“Liberdade” foi a Palavra do Ano 2024 em Portugal, graças ao 50° aniversário do 25 de abril. Ironicamente, também é o slogan dos profetas da nova ordem mundial reinante.
Na semana passada, o Washington Post impediu a publicação de um cartoon onde quatro bilionários se curvavam perante Trump, segurando sacos de dinheiro. Um dos homens retratados é Jeff Bezos, dono da Amazon – e do próprio Washington Post. A cartoonista, Ann Telnaes, demitiu-se. Eis a segunda vez em que há indícios de interferência no jornal, depois de o seu CEO ter impedido a publicação do editorial que apoiava Kamala Harris na corrida à Casa Branca. Coreia do Norte style. Espantosamente, nenhum dos habituais e liberalíssimos paladinos bradou “censura!”.

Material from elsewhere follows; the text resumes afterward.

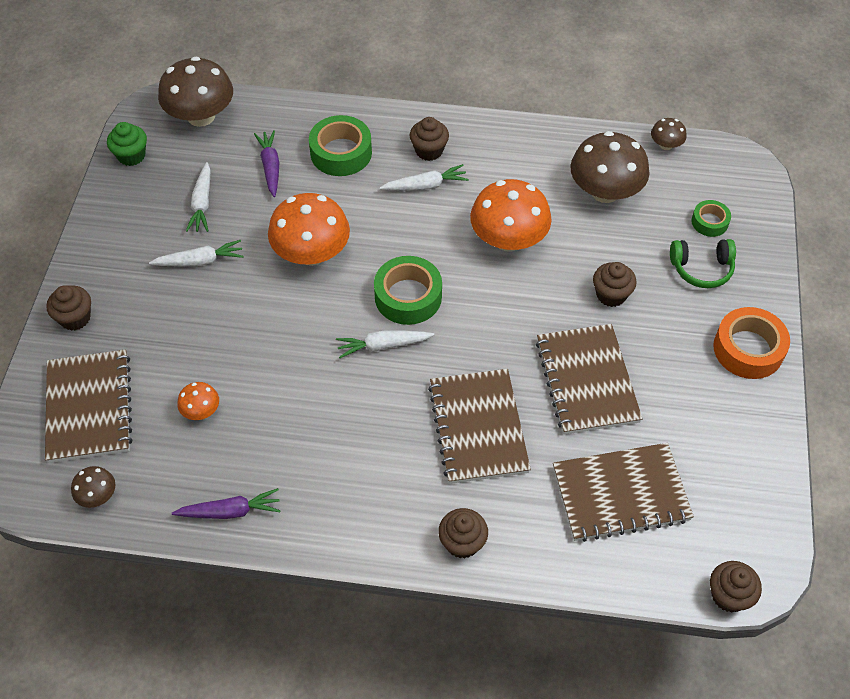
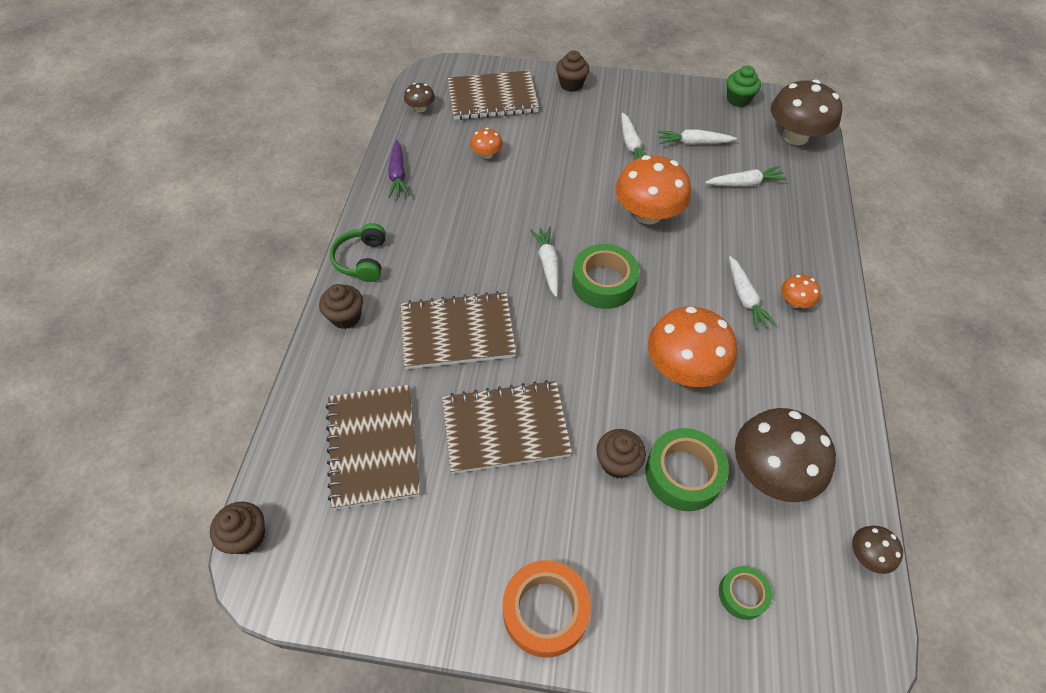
camera: 90 degrees right, 0 degrees up
purple carrot [254,130,280,197] -> white carrot [705,166,787,187]
green tape [309,115,372,176] -> green tape moved to [645,428,729,511]
brown cupcake [409,117,449,161] -> orange mushroom [781,275,820,308]
green headphones [670,239,736,288] -> green headphones moved to [330,223,386,282]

Já Trump – que abertamente promete punir opositores e silenciar vozes incómodas – é, também, aclamado como fervoroso arqueiro da liberdade. Um ditador da liberdade, conceito inovador. Conheço por cá quem vibre de tal modo com o seu puríssimo exercício da liberdade, que aplaude até quando Trump atira que vai esmagar a Europa. Fanatismo que deriva em masoquismo. Debaixo de cada cubo de calcário da nossa calçada vive um guardião da liberdade trumpiana para atacar, perseguir, proibir, ameaçar, corromper e deportar à vontadinha nos próximos quatro anos. Deixem o pobre homem trabalhar.
Em nome do mesmo amor inabalável à liberdade, Zuckerberg – também representado a bajular Trump no cartoon – anunciou o fim do programa de verificação de factos no Facebook. Nesse caso, a inestimável liberdade é a de permitir que qualquer fluxo obscuro de dinheiro interfira em eleições, patrocine massacres, promova fake news e dissemine o ódio, a violência, o crime, o fascismo, em suma: toda a panóplia de fenómenos que, evidentemente, associamos à liberdade.
Musk – que garantiu a eleição de Trump em troca do free pass para moldar a lei americana à medida dos seus interesses – também preza imenso a nossa liberdade. E, como quem ama a nossa liberdade, interfere na política externa a favor da extrema-direita. O apoio declarado ao partido alemão AfD, por exemplo, onde literalmente se faz apologia ao nazismo, é só mais um grande gesto em nome da primordial liberdade. Venha daí a sacrossanta liberdade.
Rodeado da sua cúpula de oligarcas – de fazer inveja a Putin -, Trump concentra um poder inédito na História. Ironias à parte, começa a ser constrangedor ver tanta crendice nos novos profetas da “liberdade”. É a prova de que a vertigem popular para as ditaduras continua de boa saúde.